Keypoint coordinate data —
===
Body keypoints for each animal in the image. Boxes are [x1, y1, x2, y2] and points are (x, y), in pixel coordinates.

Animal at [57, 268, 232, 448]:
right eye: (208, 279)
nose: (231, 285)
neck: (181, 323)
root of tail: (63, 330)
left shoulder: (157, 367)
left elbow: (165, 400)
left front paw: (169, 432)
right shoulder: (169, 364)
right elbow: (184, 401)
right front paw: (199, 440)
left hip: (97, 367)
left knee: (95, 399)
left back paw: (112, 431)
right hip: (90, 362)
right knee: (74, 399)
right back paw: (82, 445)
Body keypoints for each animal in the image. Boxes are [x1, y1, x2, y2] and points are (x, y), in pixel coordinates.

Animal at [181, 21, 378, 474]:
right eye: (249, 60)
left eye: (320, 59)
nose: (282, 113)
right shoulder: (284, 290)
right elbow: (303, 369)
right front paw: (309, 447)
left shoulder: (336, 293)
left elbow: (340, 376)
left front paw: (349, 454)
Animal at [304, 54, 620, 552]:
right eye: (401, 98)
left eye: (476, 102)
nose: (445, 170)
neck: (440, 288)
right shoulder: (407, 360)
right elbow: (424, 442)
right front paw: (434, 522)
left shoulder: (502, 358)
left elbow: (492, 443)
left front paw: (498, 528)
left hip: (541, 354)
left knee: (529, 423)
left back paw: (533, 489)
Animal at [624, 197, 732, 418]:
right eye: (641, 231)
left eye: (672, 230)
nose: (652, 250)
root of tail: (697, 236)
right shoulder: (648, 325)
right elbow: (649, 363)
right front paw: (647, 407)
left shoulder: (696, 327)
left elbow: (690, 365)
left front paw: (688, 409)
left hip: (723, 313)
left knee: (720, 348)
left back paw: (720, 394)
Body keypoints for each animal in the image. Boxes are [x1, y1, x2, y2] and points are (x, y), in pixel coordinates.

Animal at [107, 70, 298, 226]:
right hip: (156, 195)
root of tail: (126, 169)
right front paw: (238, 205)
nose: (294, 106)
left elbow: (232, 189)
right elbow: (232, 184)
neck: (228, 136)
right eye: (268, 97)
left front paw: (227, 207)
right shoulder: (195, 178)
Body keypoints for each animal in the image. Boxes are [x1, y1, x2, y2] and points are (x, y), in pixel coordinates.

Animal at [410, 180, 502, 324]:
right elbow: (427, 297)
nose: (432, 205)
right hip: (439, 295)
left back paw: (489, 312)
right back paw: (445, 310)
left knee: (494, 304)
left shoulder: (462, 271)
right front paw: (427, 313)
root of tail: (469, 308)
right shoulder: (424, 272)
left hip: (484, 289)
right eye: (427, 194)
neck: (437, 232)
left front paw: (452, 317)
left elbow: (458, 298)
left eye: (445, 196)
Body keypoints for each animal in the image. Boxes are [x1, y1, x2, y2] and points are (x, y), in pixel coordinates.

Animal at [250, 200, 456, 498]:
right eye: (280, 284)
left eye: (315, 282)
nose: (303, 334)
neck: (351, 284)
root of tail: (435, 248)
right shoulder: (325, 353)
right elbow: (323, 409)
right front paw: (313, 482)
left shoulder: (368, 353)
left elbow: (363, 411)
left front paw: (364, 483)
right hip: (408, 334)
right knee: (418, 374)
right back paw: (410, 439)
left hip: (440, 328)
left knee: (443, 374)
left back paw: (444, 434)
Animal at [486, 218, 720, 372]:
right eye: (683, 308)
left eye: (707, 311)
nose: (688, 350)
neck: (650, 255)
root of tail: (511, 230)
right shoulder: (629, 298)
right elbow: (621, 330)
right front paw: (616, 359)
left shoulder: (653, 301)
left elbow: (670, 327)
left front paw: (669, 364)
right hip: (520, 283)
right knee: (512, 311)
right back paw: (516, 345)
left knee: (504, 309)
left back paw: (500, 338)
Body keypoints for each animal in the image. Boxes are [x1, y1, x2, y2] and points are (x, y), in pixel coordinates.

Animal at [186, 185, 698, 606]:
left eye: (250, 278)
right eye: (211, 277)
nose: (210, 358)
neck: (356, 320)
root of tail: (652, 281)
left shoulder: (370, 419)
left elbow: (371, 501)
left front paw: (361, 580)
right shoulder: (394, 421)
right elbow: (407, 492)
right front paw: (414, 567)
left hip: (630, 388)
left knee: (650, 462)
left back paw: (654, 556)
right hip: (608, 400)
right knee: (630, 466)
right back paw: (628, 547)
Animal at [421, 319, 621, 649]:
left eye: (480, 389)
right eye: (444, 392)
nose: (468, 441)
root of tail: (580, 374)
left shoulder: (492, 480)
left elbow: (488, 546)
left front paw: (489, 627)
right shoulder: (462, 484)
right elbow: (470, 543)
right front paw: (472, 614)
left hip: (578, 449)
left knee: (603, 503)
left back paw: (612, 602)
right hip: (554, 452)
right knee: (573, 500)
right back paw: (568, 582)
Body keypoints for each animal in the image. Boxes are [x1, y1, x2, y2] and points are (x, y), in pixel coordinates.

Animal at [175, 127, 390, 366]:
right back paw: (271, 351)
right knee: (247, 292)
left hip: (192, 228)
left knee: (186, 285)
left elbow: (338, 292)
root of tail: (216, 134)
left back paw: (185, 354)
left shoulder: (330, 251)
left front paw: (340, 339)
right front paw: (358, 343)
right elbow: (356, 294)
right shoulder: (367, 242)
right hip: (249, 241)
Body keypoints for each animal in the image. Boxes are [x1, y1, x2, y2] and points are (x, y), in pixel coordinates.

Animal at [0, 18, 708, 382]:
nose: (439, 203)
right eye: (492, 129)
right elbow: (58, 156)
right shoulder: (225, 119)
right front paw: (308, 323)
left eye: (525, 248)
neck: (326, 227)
===
Exercise brief —
Copy each line of the data exactly, leaving nothing out.

Answer section —
Body keypoints for each animal in the image. Boxes are [x1, y1, x2, y2] and points are (x, y), in pixel coordinates.

Animal at [57, 268, 232, 448]:
right eye: (208, 279)
nose: (231, 285)
neck: (181, 323)
root of tail: (63, 330)
left shoulder: (157, 367)
left elbow: (165, 400)
left front paw: (169, 432)
right shoulder: (169, 364)
right elbow: (184, 401)
right front paw: (199, 440)
left hip: (97, 367)
left knee: (95, 399)
left back paw: (112, 431)
right hip: (90, 362)
right knee: (74, 399)
right back paw: (82, 445)
Body keypoints for each animal in the image. Boxes are [x1, y1, x2, y2] and points are (x, y), in pixel coordinates.

Animal at [181, 21, 378, 474]:
right eye: (249, 60)
left eye: (320, 59)
nose: (282, 113)
right shoulder: (284, 290)
right elbow: (303, 369)
right front paw: (309, 447)
left shoulder: (336, 293)
left elbow: (340, 376)
left front paw: (349, 454)
Animal at [304, 54, 620, 552]:
right eye: (401, 98)
left eye: (476, 102)
nose: (445, 170)
neck: (440, 288)
right shoulder: (407, 360)
right elbow: (424, 442)
right front paw: (434, 522)
left shoulder: (502, 358)
left elbow: (492, 443)
left front paw: (498, 528)
left hip: (541, 354)
left knee: (529, 423)
left back paw: (533, 489)
Animal at [624, 197, 732, 418]:
right eye: (641, 231)
left eye: (672, 230)
nose: (652, 250)
root of tail: (697, 236)
right shoulder: (648, 325)
right elbow: (649, 363)
right front paw: (647, 407)
left shoulder: (696, 327)
left elbow: (690, 365)
left front paw: (688, 409)
left hip: (723, 313)
left knee: (720, 348)
left back paw: (720, 394)
Body keypoints for each animal in the image. Boxes are [x1, y1, x2, y2] and points are (x, y), in pixel coordinates.

Animal at [107, 70, 298, 226]:
right hip: (156, 195)
root of tail: (126, 169)
right front paw: (238, 205)
nose: (294, 106)
left elbow: (232, 189)
right elbow: (232, 184)
neck: (228, 136)
right eye: (268, 97)
left front paw: (227, 207)
right shoulder: (195, 178)
Body keypoints for each animal in the image. Boxes are [x1, y1, x2, y2] and points are (x, y), in pixel coordinates.

Animal at [410, 180, 502, 324]:
right elbow: (427, 297)
nose: (432, 205)
right hip: (439, 295)
left back paw: (489, 312)
right back paw: (445, 310)
left knee: (494, 304)
left shoulder: (462, 271)
right front paw: (427, 313)
root of tail: (469, 308)
right shoulder: (424, 272)
left hip: (484, 289)
right eye: (427, 194)
neck: (437, 232)
left front paw: (452, 317)
left elbow: (458, 298)
left eye: (445, 196)
Body keypoints for each animal in the image. Boxes are [x1, y1, x2, y2] and points are (x, y), in pixel coordinates.

Animal at [250, 200, 456, 498]:
right eye: (280, 284)
left eye: (315, 282)
nose: (303, 334)
neck: (351, 284)
root of tail: (435, 248)
right shoulder: (325, 353)
right elbow: (323, 409)
right front paw: (313, 482)
left shoulder: (368, 353)
left elbow: (363, 411)
left front paw: (364, 483)
right hip: (408, 334)
right knee: (418, 374)
right back paw: (410, 439)
left hip: (440, 328)
left knee: (443, 374)
left back paw: (444, 434)
Animal at [486, 218, 720, 372]:
right eye: (683, 308)
left eye: (707, 311)
nose: (688, 350)
neck: (650, 255)
root of tail: (511, 230)
right shoulder: (629, 298)
right elbow: (621, 330)
right front paw: (616, 359)
left shoulder: (653, 301)
left elbow: (670, 327)
left front paw: (669, 364)
right hip: (520, 283)
right knee: (512, 311)
right back paw: (516, 345)
left knee: (504, 309)
left back paw: (500, 338)
Body keypoints for each animal in the image. Boxes are [x1, y1, x2, y2] and points are (x, y), in pixel coordinates.

Animal at [186, 185, 698, 606]:
left eye: (250, 278)
right eye: (211, 277)
nose: (210, 358)
neck: (356, 320)
root of tail: (652, 281)
left shoulder: (370, 419)
left elbow: (371, 501)
left front paw: (361, 580)
right shoulder: (394, 421)
right elbow: (407, 492)
right front paw: (414, 567)
left hip: (630, 388)
left knee: (650, 462)
left back paw: (654, 556)
right hip: (608, 400)
right knee: (630, 466)
right back paw: (628, 547)
Animal at [421, 319, 621, 649]:
left eye: (480, 389)
right eye: (444, 392)
nose: (468, 441)
root of tail: (580, 374)
left shoulder: (492, 480)
left elbow: (488, 546)
left front paw: (489, 627)
right shoulder: (462, 484)
right elbow: (470, 543)
right front paw: (472, 614)
left hip: (578, 449)
left knee: (603, 503)
left back paw: (612, 602)
right hip: (554, 452)
right knee: (573, 500)
right back paw: (568, 582)
Body keypoints for each animal in the image. Boxes are [x1, y1, x2, y2] and points are (x, y), in pixel coordinates.

Animal at [175, 127, 390, 366]:
right back paw: (271, 351)
right knee: (247, 292)
left hip: (192, 228)
left knee: (186, 285)
left elbow: (338, 292)
root of tail: (216, 134)
left back paw: (185, 354)
left shoulder: (330, 251)
left front paw: (340, 339)
right front paw: (358, 343)
right elbow: (356, 294)
right shoulder: (367, 242)
right hip: (249, 241)
Body keypoints for each animal in the image. Boxes are [x1, y1, x2, y2] and points are (x, y), in pixel coordinates.

Animal at [0, 18, 708, 382]:
nose: (439, 203)
right eye: (492, 129)
right elbow: (58, 156)
right shoulder: (225, 119)
right front paw: (308, 323)
left eye: (525, 248)
neck: (326, 227)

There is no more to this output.